WQXR: 12 Pianists Chose the Piece of a Lifetime

12 Pianists Chose the Piece of a Lifetime

WQXR
By Merrin Lazyan

The great pianist and composer Sergei Rachmaninoff once said, “Music is enough for a lifetime, but a lifetime is not enough for music.” This is true not only with respect to the infinite scope of feeling, fascination and joy that music offers, but also with respect to the virtually infinite repertoire. Pianists in particular are faced with impossible decisions about what to play. Will they enter the sublime world of Bach? Will they spend years mastering the Beethoven sonatas — each an entire universe unto itself? Will they enjoy the passionate reverie of Chopin? Even the most dedicated and virtuosic pianists can never play it all.

But what if this impossible decision was made more impossible still? What if today’s great pianists could play one piece — and one piece only — for the rest of their lives? What would they choose, and why? Here’s what they told us.

Orli Shaham
"Any one of several hundred pieces would do the trick, so long as I’m lucky enough to be able to play for the rest of my life. I could climb the mountain that is Brahms’s Second Piano Concerto forever, for instance, and still feel like there’s a long way to go, because I will never be its equal.
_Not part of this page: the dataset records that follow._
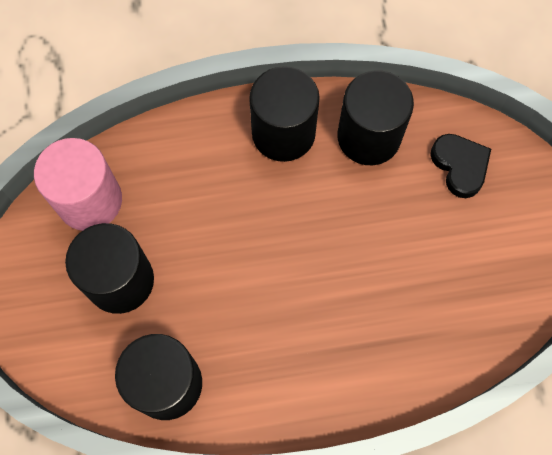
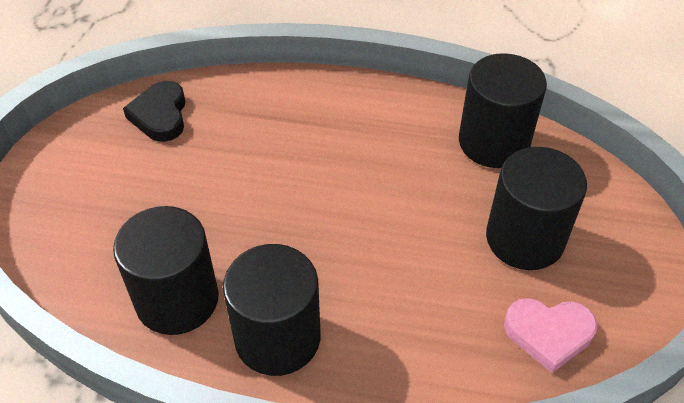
camera: 160 degrees left, 20 degrees down
(90, 200) = (548, 334): pink cylinder -> pink heart
(460, 166) = (97, 236): black heart -> black heart (160, 115)

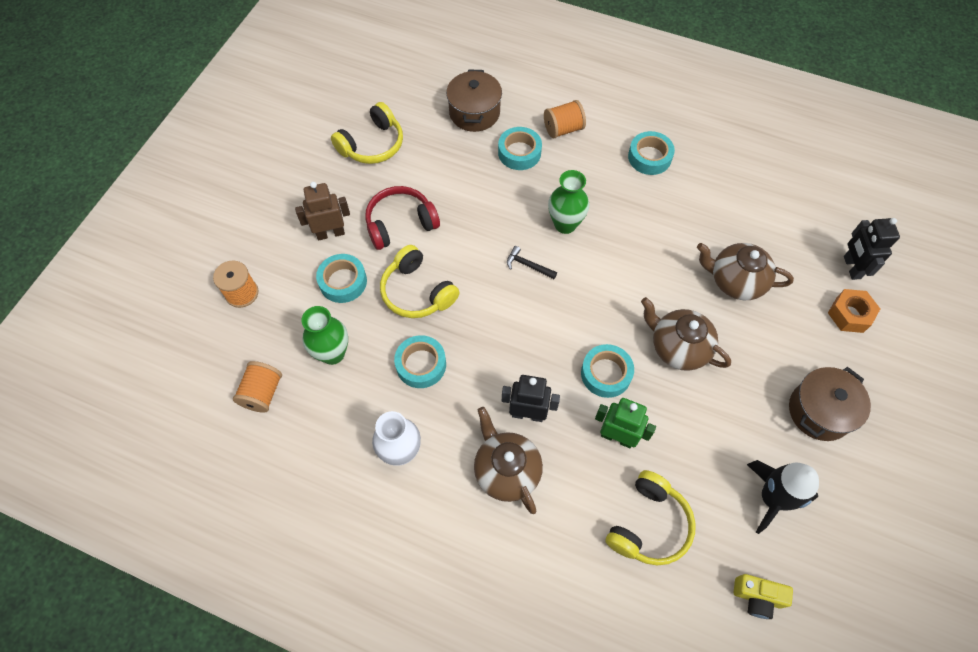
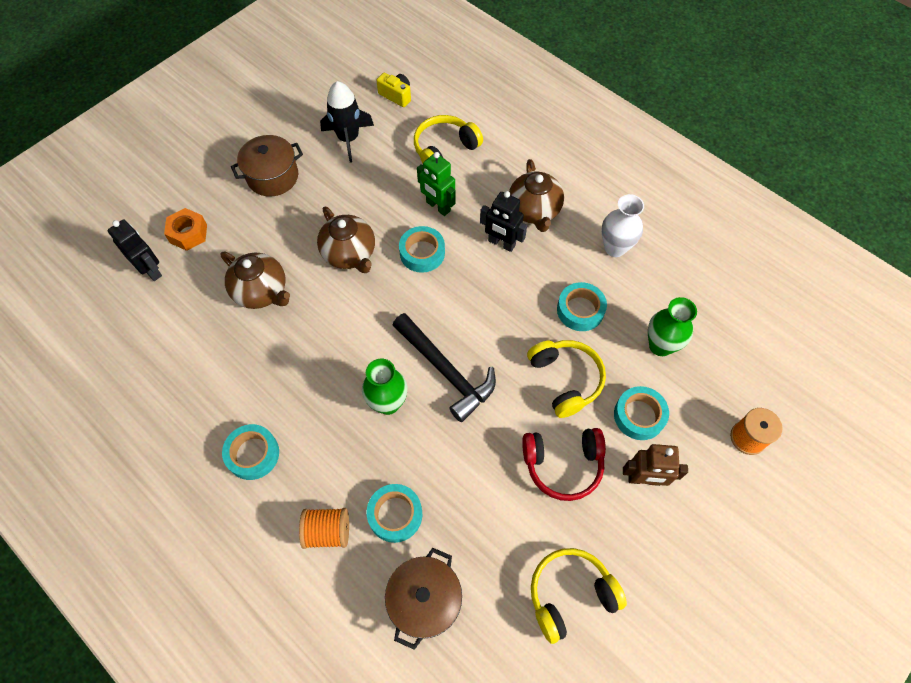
camera: 160 degrees left, 0 degrees up
(262, 393) = (730, 330): orange spool -> none
(528, 265) = (445, 371): black hammer -> black hammer, size x2.29
(851, 267) = (151, 270): black robot -> black robot turned 60 degrees counterclockwise

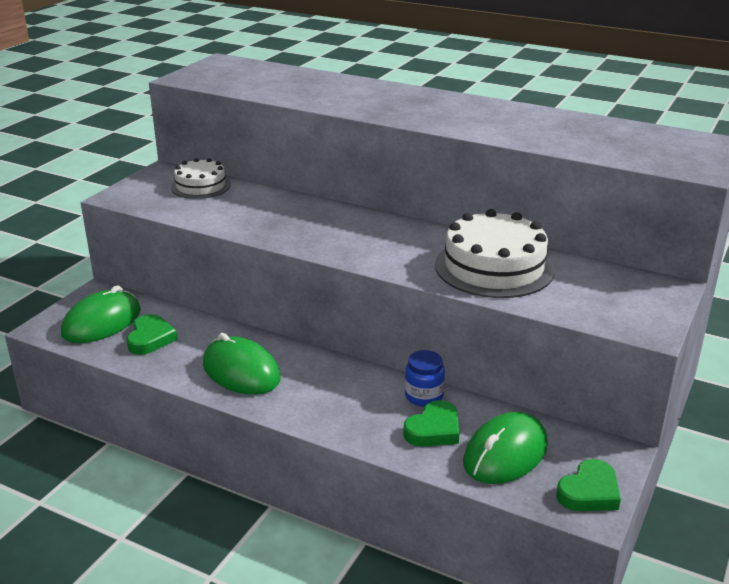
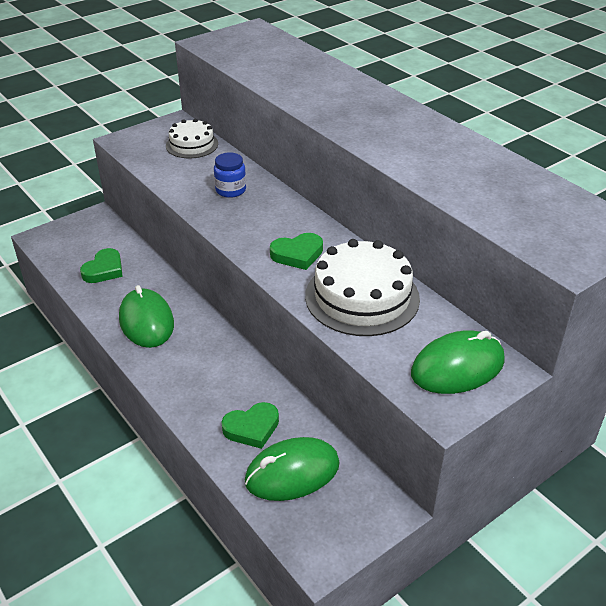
camera: 25 degrees right, 10 degrees up
(102, 322) = (81, 244): green mouse -> green mouse (457, 367)
(424, 396) = (268, 393): blue jar -> blue jar (230, 190)
(589, 492) = (333, 537): green heart -> green heart (297, 254)

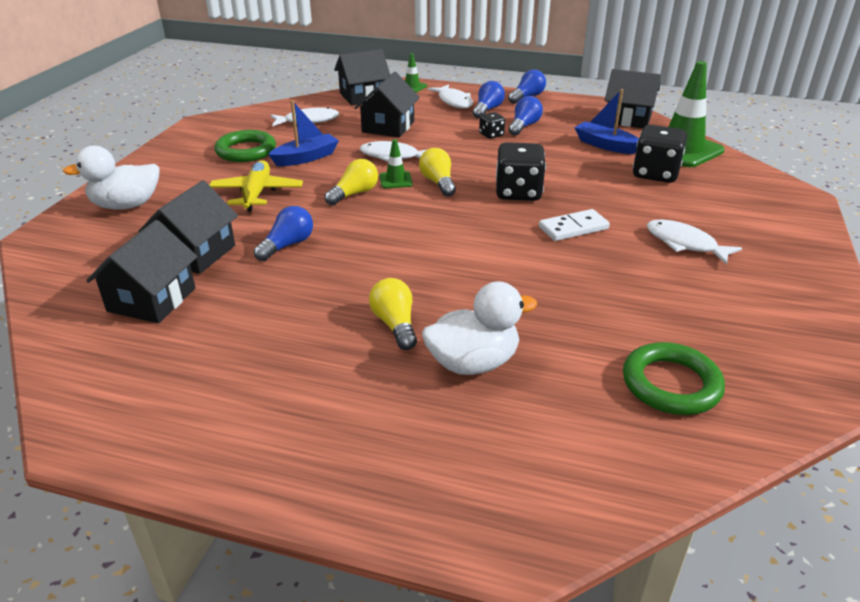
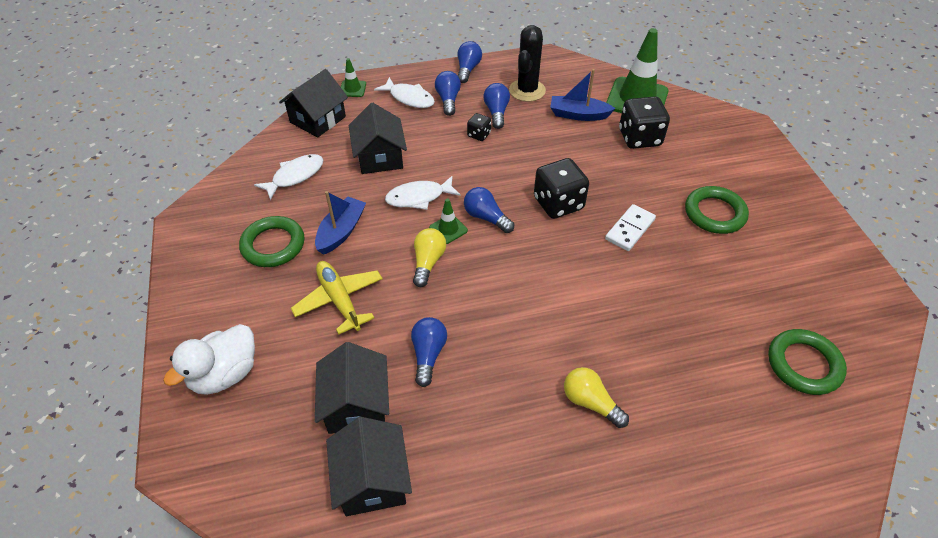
camera: 30 degrees left, 15 degrees up
(438, 183) = (486, 217): yellow light bulb -> blue light bulb
(473, 363) = (674, 413): white duck -> none
(570, 120) = (527, 90): none -> black cactus
(628, 119) = (570, 72): black house -> none
(684, 244) = (714, 213): white fish -> green ring

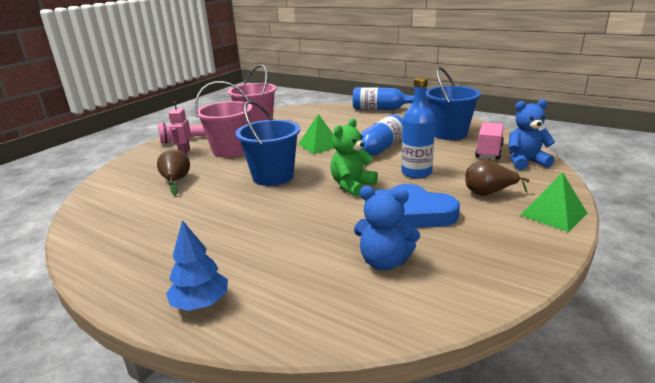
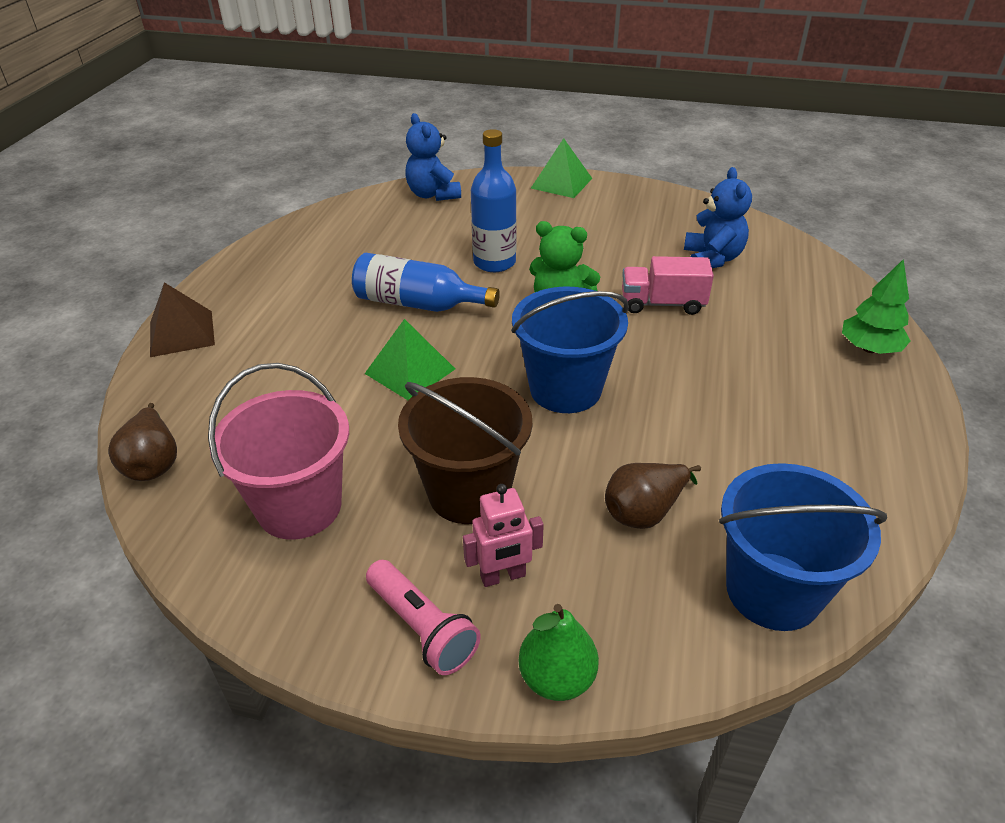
camera: 110 degrees left, 15 degrees up
(136, 156) = (557, 678): none -> green pear
(200, 303) = (869, 348): blue tree -> green tree
(230, 150) = (469, 492): pink bucket -> brown bucket
(381, 109) = (181, 333): blue bottle -> brown pyramid
(419, 213) = (604, 250): blue heart -> none
(449, 133) = (333, 249): blue bucket -> blue bucket (773, 591)
(488, 193) = (532, 214): brown pear -> brown pear (153, 463)
(489, 151) = (404, 217): pink truck -> pink truck (662, 304)

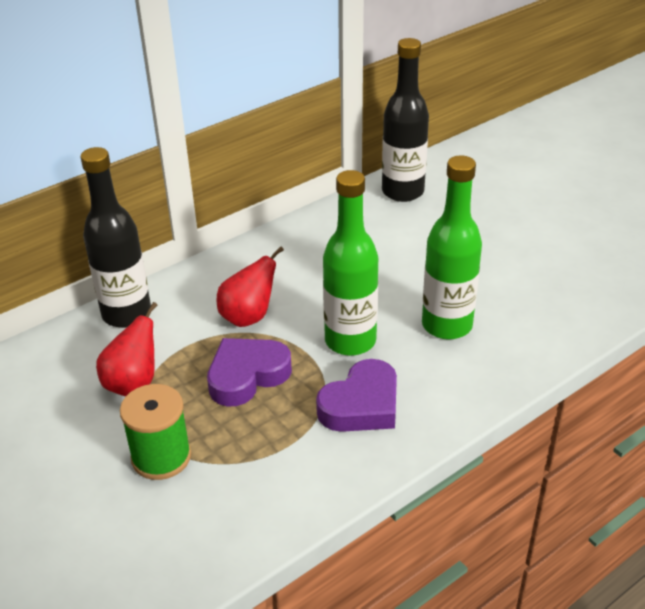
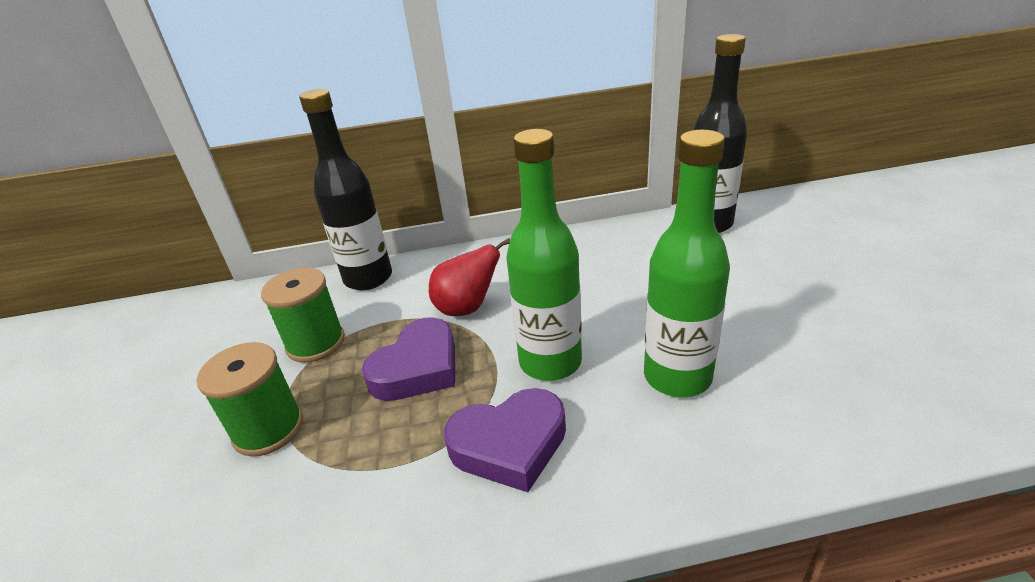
camera: 30 degrees right, 5 degrees down
(133, 383) = (316, 343): red pear -> green spool
(247, 376) = (418, 368): purple heart -> purple heart turned 135 degrees clockwise

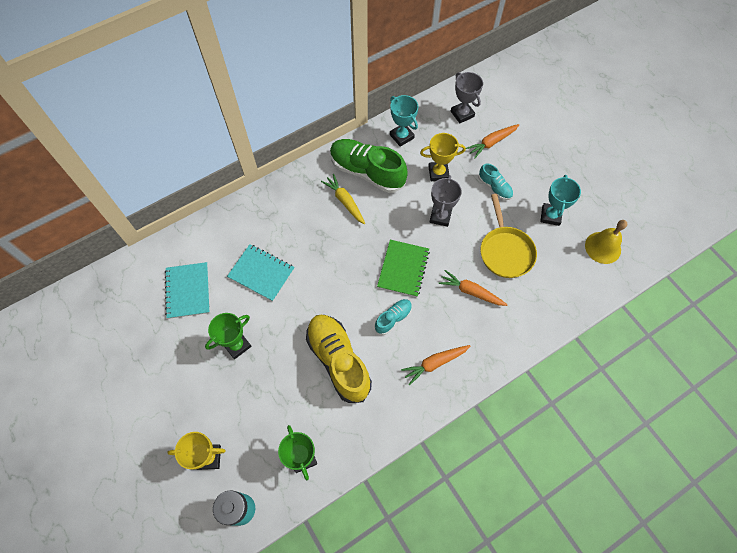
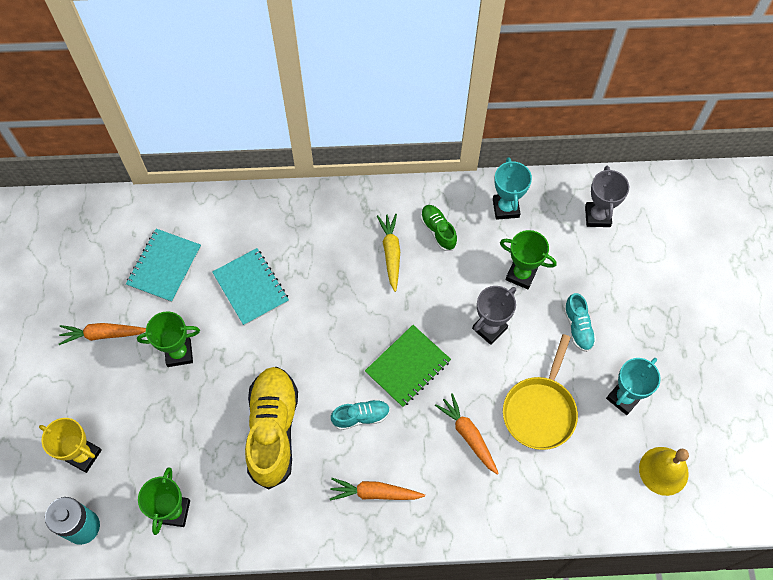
camera: 30 degrees right, 0 degrees up
(367, 172) = (438, 231): green shoe -> green shoe, size x0.49
(438, 173) = (521, 274): yellow trophy -> green trophy
(491, 143) = (611, 270): orange carrot -> orange carrot (103, 334)

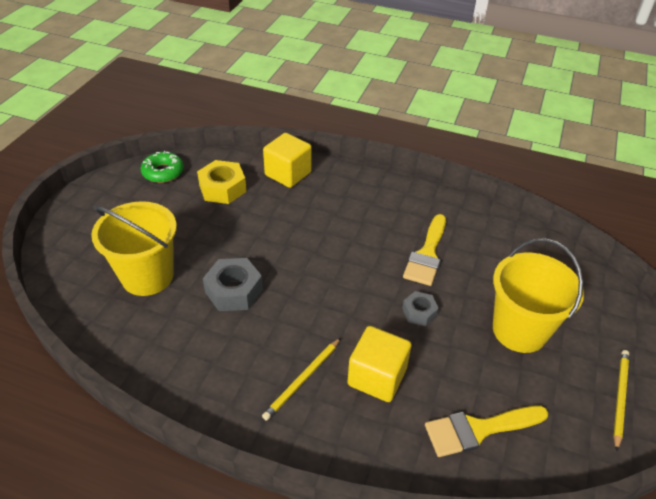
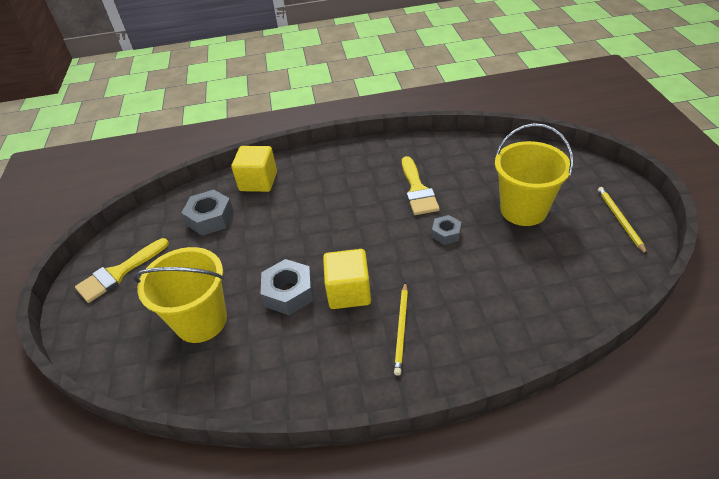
camera: 25 degrees left, 0 degrees up
(163, 172) = (143, 230): green donut -> none
(222, 188) = (210, 218): yellow nut -> grey nut
(377, 377) = (454, 295): yellow cube -> yellow cube (349, 292)
(478, 430) = (553, 291): yellow brush -> yellow brush (119, 273)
If not that, I could also live with any or all of Bach’s Well-Tempered Clavier for a lifetime, as my brain will always feel stretched by those movements. Likewise for the Chopin etudes, because they will always stretch both my technique and my hand. I could keep coming up with these, but the wonderful thing is that so many of them are in my memory; I can always practice them in my head."